* [Exercise]
Rewrite every entry below with "midnightblue" swapped for "darkgreen", changing nothing else, and leave the pictures out.

── Records for this exercise

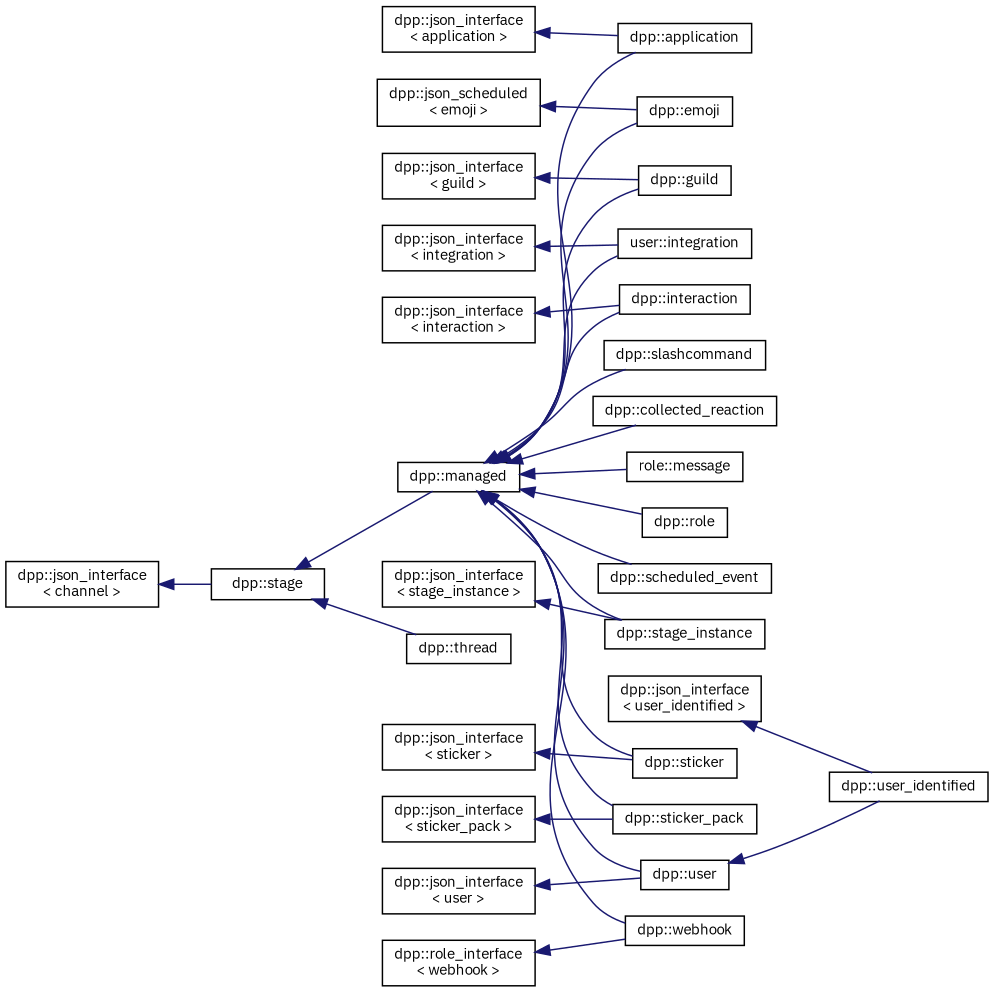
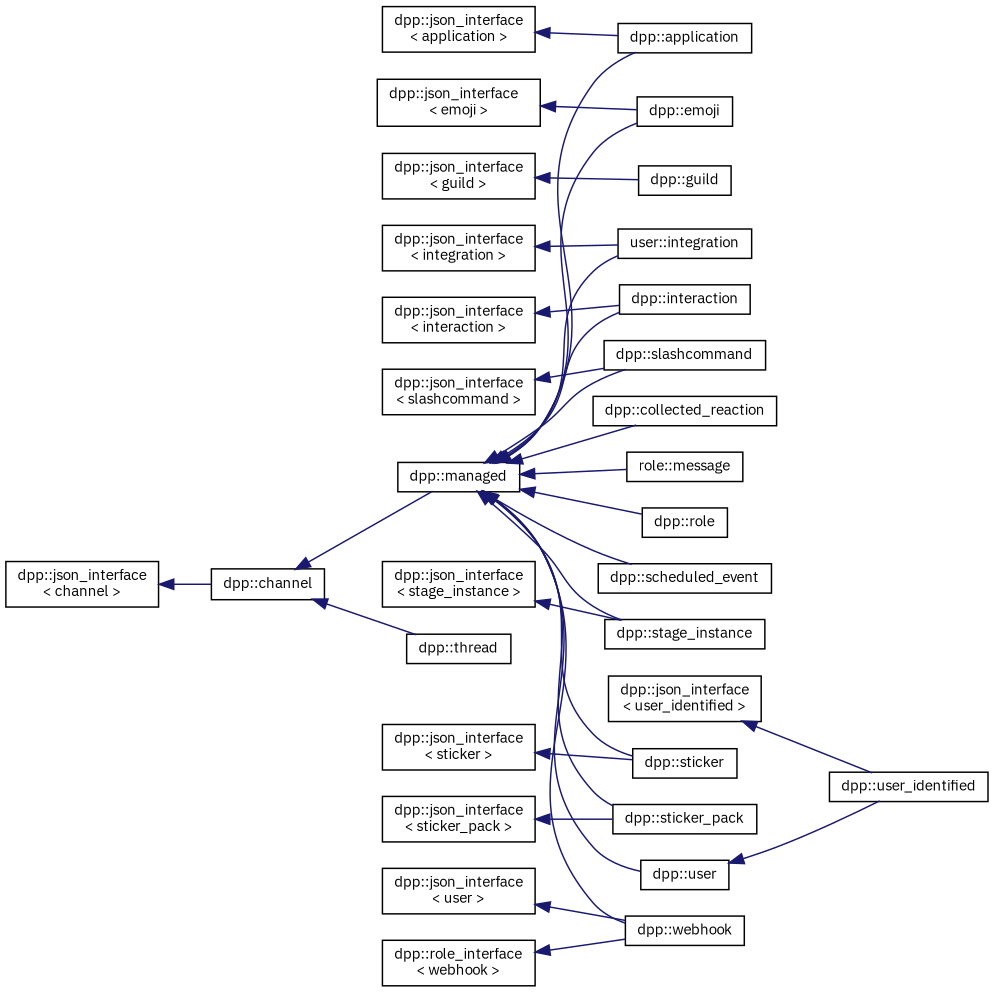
  digraph {
    fontname="IBM Plex Sans"
    rankdir=LR
    node [color=black fontname="IBM Plex Sans" fontsize=10 shape=record]
    edge [color=midnightblue dir=back fontname="IBM Plex Sans" fontsize=10 labelfontname=Helvetica labelfontsize=10 style=solid]
    n1 [height=0.2 label="dpp::json_interface\l\< application \>" width=0.4]
    n2 [height=0.2 label="dpp::application" width=0.4]
    n3 [height=0.2 label="dpp::json_interface\l\< channel \>" width=0.4]
-   n4 [height=0.2 label="dpp::stage" width=0.4]
+   n4 [height=0.2 label="dpp::channel" width=0.4]
    n5 [height=0.2 label="dpp::thread" width=0.4]
    n6 [height=0.2 label="dpp::managed" width=0.4]
-   n7 [height=0.2 label="dpp::json_scheduled\l\< emoji \>" width=0.4]
+   n7 [height=0.2 label="dpp::json_interface\l\< emoji \>" width=0.4]
    n8 [height=0.2 label="dpp::emoji" width=0.4]
    n9 [height=0.2 label="dpp::json_interface\l\< guild \>" width=0.4]
    n10 [height=0.2 label="dpp::guild" width=0.4]
    n11 [height=0.2 label="dpp::json_interface\l\< integration \>" width=0.4]
    n12 [height=0.2 label="user::integration" width=0.4]
    n13 [height=0.2 label="dpp::json_interface\l\< interaction \>" width=0.4]
    n14 [height=0.2 label="dpp::interaction" width=0.4]
    n15 [height=0.2 label="dpp::role" width=0.4]
+   n16 [height=0.2 label="dpp::json_interface\l\< slashcommand \>" width=0.4]
    n17 [height=0.2 label="dpp::slashcommand" width=0.4]
    n18 [height=0.2 label="dpp::json_interface\l\< stage_instance \>" width=0.4]
    n19 [height=0.2 label="dpp::stage_instance" width=0.4]
    n20 [height=0.2 label="dpp::json_interface\l\< sticker \>" width=0.4]
    n21 [height=0.2 label="dpp::sticker" width=0.4]
    n22 [height=0.2 label="dpp::json_interface\l\< sticker_pack \>" width=0.4]
    n23 [height=0.2 label="dpp::sticker_pack" width=0.4]
    n24 [height=0.2 label="dpp::json_interface\l\< user \>" width=0.4]
    n25 [height=0.2 label="dpp::user" width=0.4]
    n26 [height=0.2 label="dpp::user_identified" width=0.4]
    n27 [height=0.2 label="dpp::json_interface\l\< user_identified \>" width=0.4]
    n28 [height=0.2 label="dpp::role_interface\l\< webhook \>" width=0.4]
    n29 [height=0.2 label="dpp::webhook" width=0.4]
    n30 [height=0.2 label="dpp::collected_reaction" width=0.4]
    n31 [height=0.2 label="role::message" width=0.4]
    n32 [height=0.2 label="dpp::scheduled_event" width=0.4]
    n1 -> n2
    n3 -> n4
    n4 -> n5
    n4 -> n6
    n6 -> n2
    n6 -> n8
-   n6 -> n10
    n6 -> n12
    n6 -> n14
    n6 -> n15
    n6 -> n17
    n6 -> n19
    n6 -> n21
    n6 -> n23
    n6 -> n25
    n6 -> n29
    n6 -> n30
    n6 -> n31
    n6 -> n32
    n7 -> n8
    n9 -> n10
    n11 -> n12
    n13 -> n14
+   n16 -> n17
    n18 -> n19
    n20 -> n21
    n22 -> n23
-   n24 -> n25
+   n24 -> n29
    n25 -> n26
    n27 -> n26
    n28 -> n29
  }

────

* [Final result]
  digraph {
    fontname="IBM Plex Sans"
    rankdir=LR
    node [color=black fontname="IBM Plex Sans" fontsize=10 shape=record]
    edge [color=darkgreen dir=back fontname="IBM Plex Sans" fontsize=10 labelfontname=Helvetica labelfontsize=10 style=solid]
    n1 [height=0.2 label="dpp::json_interface\l\< application \>" width=0.4]
    n2 [height=0.2 label="dpp::application" width=0.4]
    n3 [height=0.2 label="dpp::json_interface\l\< channel \>" width=0.4]
-   n4 [height=0.2 label="dpp::stage" width=0.4]
+   n4 [height=0.2 label="dpp::channel" width=0.4]
    n5 [height=0.2 label="dpp::thread" width=0.4]
    n6 [height=0.2 label="dpp::managed" width=0.4]
-   n7 [height=0.2 label="dpp::json_scheduled\l\< emoji \>" width=0.4]
+   n7 [height=0.2 label="dpp::json_interface\l\< emoji \>" width=0.4]
    n8 [height=0.2 label="dpp::emoji" width=0.4]
    n9 [height=0.2 label="dpp::json_interface\l\< guild \>" width=0.4]
    n10 [height=0.2 label="dpp::guild" width=0.4]
    n11 [height=0.2 label="dpp::json_interface\l\< integration \>" width=0.4]
    n12 [height=0.2 label="user::integration" width=0.4]
    n13 [height=0.2 label="dpp::json_interface\l\< interaction \>" width=0.4]
    n14 [height=0.2 label="dpp::interaction" width=0.4]
    n15 [height=0.2 label="dpp::role" width=0.4]
+   n16 [height=0.2 label="dpp::json_interface\l\< slashcommand \>" width=0.4]
    n17 [height=0.2 label="dpp::slashcommand" width=0.4]
    n18 [height=0.2 label="dpp::json_interface\l\< stage_instance \>" width=0.4]
    n19 [height=0.2 label="dpp::stage_instance" width=0.4]
    n20 [height=0.2 label="dpp::json_interface\l\< sticker \>" width=0.4]
    n21 [height=0.2 label="dpp::sticker" width=0.4]
    n22 [height=0.2 label="dpp::json_interface\l\< sticker_pack \>" width=0.4]
    n23 [height=0.2 label="dpp::sticker_pack" width=0.4]
    n24 [height=0.2 label="dpp::json_interface\l\< user \>" width=0.4]
    n25 [height=0.2 label="dpp::user" width=0.4]
    n26 [height=0.2 label="dpp::user_identified" width=0.4]
    n27 [height=0.2 label="dpp::json_interface\l\< user_identified \>" width=0.4]
    n28 [height=0.2 label="dpp::role_interface\l\< webhook \>" width=0.4]
    n29 [height=0.2 label="dpp::webhook" width=0.4]
    n30 [height=0.2 label="dpp::collected_reaction" width=0.4]
    n31 [height=0.2 label="role::message" width=0.4]
    n32 [height=0.2 label="dpp::scheduled_event" width=0.4]
    n1 -> n2
    n3 -> n4
    n4 -> n5
    n4 -> n6
    n6 -> n2
    n6 -> n8
-   n6 -> n10
    n6 -> n12
    n6 -> n14
    n6 -> n15
    n6 -> n17
    n6 -> n19
    n6 -> n21
    n6 -> n23
    n6 -> n25
    n6 -> n29
    n6 -> n30
    n6 -> n31
    n6 -> n32
    n7 -> n8
    n9 -> n10
    n11 -> n12
    n13 -> n14
+   n16 -> n17
    n18 -> n19
    n20 -> n21
    n22 -> n23
-   n24 -> n25
+   n24 -> n29
    n25 -> n26
    n27 -> n26
    n28 -> n29
  }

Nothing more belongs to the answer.